Peter Midland avait la chevelure argentée, une moustache teinte en brun foncé, des fanons accrus par un col dur, les joues violettes et le regard en alerte. Il tenait son chapeau à bord roulé posé sur son avant-bras gauche, comme font certains personnages en habit avec leur gibus.

— Sir David Bentham ? demanda-t-il d’une voix exténuée.

David acquiesça, l’air incertain. Nul mieux que lui ne savait jouer au simple d’esprit. Il n’en « remettait » pas, au contraire, prenait la mine appliquée, signe de sa bonne volonté naturelle.

— Nous sommes venus quérir miss Victoria Hunt pour enregistrer son témoignage, déclara Midland. Son père, le dénommé Jack Hunt, tenancier de bar, a été assassiné la nuit dernière. Miss Hunt lui a rendu visite d’une façon inhabituelle dans la soirée. Puis elle l’a quitté, mais elle est revenue beaucoup plus tard, peu avant la fermeture de l’établissement. Des témoins l’ont aperçue, attendant au volant de son automobile.

Il lâchait sa tirade tout en fixant le nain. Celui-ci conservait la bouche ouverte, avec la langue en partie sortie. Son regard désert n’exprimait aucun sentiment.

— Peut-être serait-il préférable que je réponde pour sir David ? intervint Lacase d’un ton plein de sous-entendus.

— Je le pense, convint le visiteur. Savez-vous si votre employeur a quitté son appartement, la nuit dernière ?

— Absolument pas. Je l’ai moi-même mis au lit après lui avoir fait prendre son sédatif.

— Et miss Hunt ?

— Elle s’est absentée et n’est rentrée que dans la nuit, mais je suis incapable de préciser l’heure de son retour.

Le nain poussa un glapissement et se remit à marcher avec ses prothèses. Sa silhouette singulière mobilisait l’attention du policier.
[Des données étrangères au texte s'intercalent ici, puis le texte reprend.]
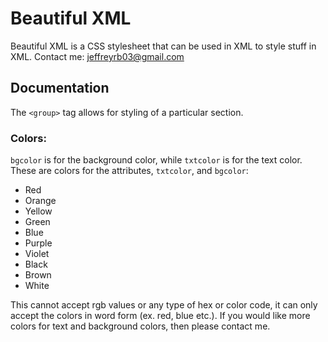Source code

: # Beautiful XML

Beautiful XML is a CSS stylesheet that can be used in XML to style stuff in XML.
Contact me: [jeffreyrb03@gmail.com](mailto:jeffreyrb03@gmail.com)

## Documentation

The `<group>` tag allows for styling of a particular section.

### Colors:

`bgcolor` is for the background color, while `txtcolor` is for the text color.
These are colors for the attributes, `txtcolor`, and `bgcolor`:
* Red
* Orange
* Yellow
* Green
* Blue
* Purple
* Violet
* Black
* Brown
* White

This cannot accept rgb values or any type of hex or color code, it can only accept the colors in word form (ex. red, blue etc.).
If you would like more colors for text and background colors, then please contact me.
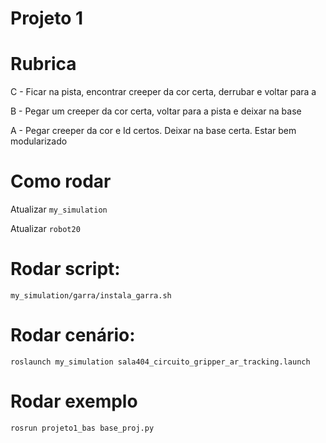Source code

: # Projeto 1



# Rubrica


C - Ficar na pista, encontrar creeper da cor certa, derrubar e voltar para a 

B - Pegar um creeper da cor certa, voltar para a pista e deixar na base 

A - Pegar creeper da cor e Id certos. Deixar na base certa. Estar bem modularizado 


# Como rodar 

Atualizar `my_simulation` 

Atualizar `robot20`  


# Rodar script:

    my_simulation/garra/instala_garra.sh 

# Rodar cenário:

    roslaunch my_simulation sala404_circuito_gripper_ar_tracking.launch 


# Rodar exemplo 

    rosrun projeto1_bas base_proj.py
— Vous y croyez à ce truc ? demanda-t-il au domestique en désignant ces fausses jambes.

— Pourquoi pas ? En tout cas ça l’occupe, répondit ce dernier.

67

Victoria Hunt ne fit aucune difficulté pour reconnaître le meurtre de son père. Elle passa des aveux complets. Sa version des faits ne différait de la réalité que sur l’essentiel : sa culpabilité. Pour le reste, elle s’en tint à la vérité. Elle révéla les sévices sexuels que l’ancien policier lui avait fait subir. Au moment où son mariage avec sir Bentham fut décidé, une irrésistible pulsion la poussa à anéantir son géniteur afin d’exorciser le passé.

La veuve Hunt, interrogée par la police, corrobora les dires de sa fille. Elle n’ignorait rien des agissements incestueux de son époux ; leur existence en avait été brisée, à l’une et à l’autre.

Ni pendant l’instruction, ni au procès, David ne se manifesta. Quand une commission rogatoire l’interrogeait, la chose se passait chaque fois dans la demeure familiale où il était flanqué d’un illustre avocat. Il se réfugiait dans cette attitude de semi-débile adoptée dès la première visite policière. Son valet de chambre l’assistait dans ce rôle ingrat et se comportait en tout point comme si son maître eût été un malade mental. Quant à Victoria, nul ne s’en préoccupa. On lui commit un défenseur d’office qui ne devait jamais devenir un maître du barreau. Grâce à la maîtrise de lady Muguette, l’affaire ne connut aucun retentissement notoire. Lord Bentham qui s’enfonçait de plus en plus dans le brouillard (il faisait de l’hypertension artérielle) l’ignora. Son fils aîné, de par sa position de juriste, aida beaucoup sa mère à banaliser et à étouffer ce « regrettable incident ».

Il est probable que la nurse s’en serait mieux tirée si elle n’avait pratiqué ces horribles mutilations sur le corps de Jack Hunt. L’ablation de ses organes et l’usage qu’elle en avait fait pour l’étouffer révélaient un naturel sadique qui pesa lourd dans la balance de la justice, Le jury la déclara coupable avec circonstances atténuantes, cependant la gentille nurse fut condamnée à dix ans de réclusion. Elle n’écrivit pas une seule fois à son petit amant. Il leur semblait, à l’un comme à l’autre, que leur ardente histoire s’était irrémédiablement interrompue à la suite d’un fatal court-circuit. Ils éprouvaient un sentiment de vide vertigineux.

Bien avant le procès, lady Bentham envoya son fils à Green Castle pour qu’il soit inatteignable.

Elle se montra comme toujours d’une grande efficacité, n’adressa aucun reproche à son cadet car elle devinait son désespoir.

Sir David partit donc habiter le château médiéval de la famille, accompagné de Lacase. Il refusa d’emporter ses demi-jambes articulées qui lui paraissaient maléfiques depuis l’arrestation de Victoria.